This is about trust. Hundreds of thousands of Hong Kongers have sold homes, left careers and uprooted their families on the strength of this promise. They have enrolled their children in British schools, invested in our economy and enriched our communities. They have done so believing that this country stands by its word. To allow that route to be weakened, extended or quietly repealed by regulation would be a betrayal, not only of them but of Britain’s reputation as a nation of honour.

We have seen the power of this route. More than 230,000 people have already come to the UK under it. They are starting businesses, serving in the National Health Service, volunteering in our communities and contributing to civic life. They are an asset, not a burden. However, I have heard from many families who now fear uncertainty. I pay tribute to the Home Secretary, the right honourable Shabana Mahmood, for the statements she has made to try to reassure people, which have been very constructive and helpful. Nevertheless, there are rumours—unconfirmed but unsettling—about the possible tightening of eligibility or lengthening of the route to settlement, and those have created anxiety. People worry that what was promised as a five-year pathway could become 10; that the cost of visas and fees will rise beyond their reach; and that the scheme might one day close to new applicants altogether.

**JOBS:**
1 > According to the speech about the Hong Kong route, how many people have already come to the UK under it?
2 > Carry on writing the speech about the Hong Kong route from the point where it stops.
The lines that follow come from a separate source.

**DATASET ROWS:**
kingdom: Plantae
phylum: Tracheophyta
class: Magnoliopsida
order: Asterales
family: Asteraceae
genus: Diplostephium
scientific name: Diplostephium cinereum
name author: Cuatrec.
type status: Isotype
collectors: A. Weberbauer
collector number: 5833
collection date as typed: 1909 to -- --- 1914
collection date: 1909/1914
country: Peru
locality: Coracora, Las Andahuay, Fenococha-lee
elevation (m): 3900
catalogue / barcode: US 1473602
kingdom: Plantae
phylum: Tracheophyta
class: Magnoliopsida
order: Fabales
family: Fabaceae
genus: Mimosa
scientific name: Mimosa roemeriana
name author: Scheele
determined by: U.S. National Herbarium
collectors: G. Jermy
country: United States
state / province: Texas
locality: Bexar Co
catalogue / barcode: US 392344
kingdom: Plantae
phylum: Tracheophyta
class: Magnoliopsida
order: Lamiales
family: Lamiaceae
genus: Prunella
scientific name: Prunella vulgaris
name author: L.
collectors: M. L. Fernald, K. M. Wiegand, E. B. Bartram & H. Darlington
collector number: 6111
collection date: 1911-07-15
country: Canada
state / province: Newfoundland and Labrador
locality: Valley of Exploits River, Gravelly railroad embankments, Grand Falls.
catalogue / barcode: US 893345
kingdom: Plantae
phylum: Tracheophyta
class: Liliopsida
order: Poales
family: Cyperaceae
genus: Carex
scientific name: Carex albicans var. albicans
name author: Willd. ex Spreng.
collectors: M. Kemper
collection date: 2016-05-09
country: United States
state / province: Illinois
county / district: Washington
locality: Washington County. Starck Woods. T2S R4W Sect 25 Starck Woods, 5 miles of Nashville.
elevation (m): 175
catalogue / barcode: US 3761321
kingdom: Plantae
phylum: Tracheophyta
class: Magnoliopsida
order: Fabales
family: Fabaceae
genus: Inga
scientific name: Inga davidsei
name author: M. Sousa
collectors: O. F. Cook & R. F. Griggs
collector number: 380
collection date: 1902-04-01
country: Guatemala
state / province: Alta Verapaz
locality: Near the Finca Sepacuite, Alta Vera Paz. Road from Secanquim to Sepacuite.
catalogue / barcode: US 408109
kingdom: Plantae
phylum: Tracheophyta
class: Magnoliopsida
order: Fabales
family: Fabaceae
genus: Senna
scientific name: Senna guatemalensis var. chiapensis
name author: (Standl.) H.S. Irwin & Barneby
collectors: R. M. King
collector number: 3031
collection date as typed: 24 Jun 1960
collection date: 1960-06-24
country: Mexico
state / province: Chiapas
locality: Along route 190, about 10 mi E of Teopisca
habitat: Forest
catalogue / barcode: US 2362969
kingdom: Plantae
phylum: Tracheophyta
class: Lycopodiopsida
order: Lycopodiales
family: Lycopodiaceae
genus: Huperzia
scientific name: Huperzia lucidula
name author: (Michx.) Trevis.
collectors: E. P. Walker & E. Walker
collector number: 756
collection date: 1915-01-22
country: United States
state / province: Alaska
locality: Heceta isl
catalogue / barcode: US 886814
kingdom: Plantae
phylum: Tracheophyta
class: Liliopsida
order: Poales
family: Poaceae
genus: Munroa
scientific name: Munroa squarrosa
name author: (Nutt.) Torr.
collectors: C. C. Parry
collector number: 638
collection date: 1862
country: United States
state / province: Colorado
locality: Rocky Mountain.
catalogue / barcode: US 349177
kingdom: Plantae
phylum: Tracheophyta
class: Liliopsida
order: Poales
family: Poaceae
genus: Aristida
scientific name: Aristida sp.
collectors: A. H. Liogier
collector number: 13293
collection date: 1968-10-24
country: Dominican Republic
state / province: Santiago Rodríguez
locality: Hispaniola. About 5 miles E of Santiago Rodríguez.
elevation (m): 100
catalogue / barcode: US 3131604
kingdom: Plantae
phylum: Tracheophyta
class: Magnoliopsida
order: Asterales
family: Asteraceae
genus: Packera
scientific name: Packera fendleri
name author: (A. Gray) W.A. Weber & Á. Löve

**REPLIES:**
1 > More than 230,000 people.

2 >
These families deserve better; they deserve certainty. That is why Amendment 58 provides that the scheme may not be repealed except by Act of Parliament. If there is ever to be a change, it should be done transparently, through primary legislation—debated and decided by both Houses, not slipped through in secondary regulations or quietly allowed to lapse. The Government have argued that flexibility is necessary to respond to changing global circumstances, but flexibility must not come at the expense of integrity. The Home Secretary should not be able, by regulation, to undo what was solemnly promised in the name of the United Kingdom. This is not an abstract issue. It goes to the heart of who we are as a nation. We stand at a time when the international rules-based order is under strain. From Ukraine to Taiwan, from Hong Kong to Tehran, authoritarian regimes test the world’s resolve. Britain’s word—our credibility—matters more than ever.

The noble Baroness, Lady Kennedy, spoke powerfully in Committee about the need for certainty for those who have built their lives here under this route. She reminded us that what we are offering is not a new privilege, but the honouring of a promise, and I entirely agree. We are not creating new rights: we are keeping faith with those who relied on our word. Let us recall what these families have fled. In Hong Kong today, people are imprisoned for peaceful protest, for journalism, or for simply lighting a candle in memory of Tiananmen Square. Civil society has been dismantled. The free press has been silenced. The rule of law has been subverted by decree.

The BNO route has been one of the few lifelines available to those who refuse to live under tyranny. It has been a quiet act of defiance, an assertion that Britain still believes in liberty. To dilute or imperil that route now would send the message not only to Hong Kong but to the world that Britain’s promises can be adjusted when convenient. I hope that we will not do that. There are those who argue that the route creates pressure on public services, and I acknowledge that concern; but we should also recognise the contribution of these new arrivals, which I have alluded to. When I meet Hong Kongers who have come under this scheme, I am struck by their gratitude and determination to give back. They see this country not as a temporary refuge but as a home, and they want to serve it.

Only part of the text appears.